Even if it was red thread, dollar spot, etc.. THE LAST thing I would due would be to spray curatively on a lawn. Waste JMO

RigglePLC
07-09-2009, 07:44 AM
Not red thread--I would say dollarspot.

bx24
07-09-2009, 02:48 PM
All I will say is eagle 20ew! gone dude.

cpa4t9r
07-09-2009, 04:30 PM
Red thread fungus has been very common out east this year. Look for tiny pink fibers on the grass. The Qols (the strobins group) work nicely on red thread (as listed above plus Compass). They do not work on dollar spot. To contro dollarspot and most other diseases look for Bayleton that you can dissolve in water, or maybe propoconizole, or better still--Immunox the retail form of the fungicide "Eagle".
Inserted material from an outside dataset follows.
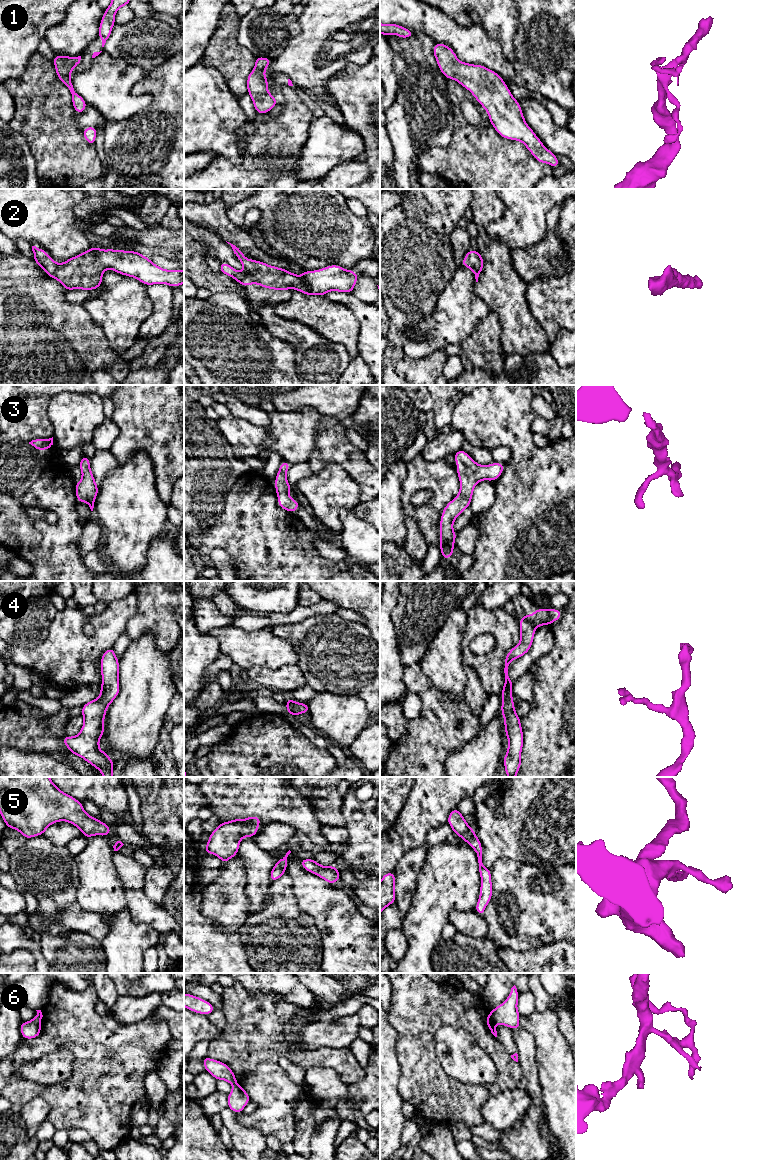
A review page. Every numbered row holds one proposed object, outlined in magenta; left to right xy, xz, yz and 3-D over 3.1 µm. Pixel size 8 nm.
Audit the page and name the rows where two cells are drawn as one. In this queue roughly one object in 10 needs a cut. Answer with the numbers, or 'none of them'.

Used Armada for first app this year - conditions were ideal for DS in shady areas and BP in sunny. Qol (Compass) and DMI (Bayleton) so it gives a pretty complete profile w/21 day residual. Once it gets warm around these parts, DS is less of issue and BP/GLS comes into play.

turfsolutions
07-09-2009, 06:33 PM
Did you do any digging for insects? I have Black Turfgrass Antenia (sp?) eating some lawns right now including my own. If it is getting worse with the dryspell then check for insects. It could be either.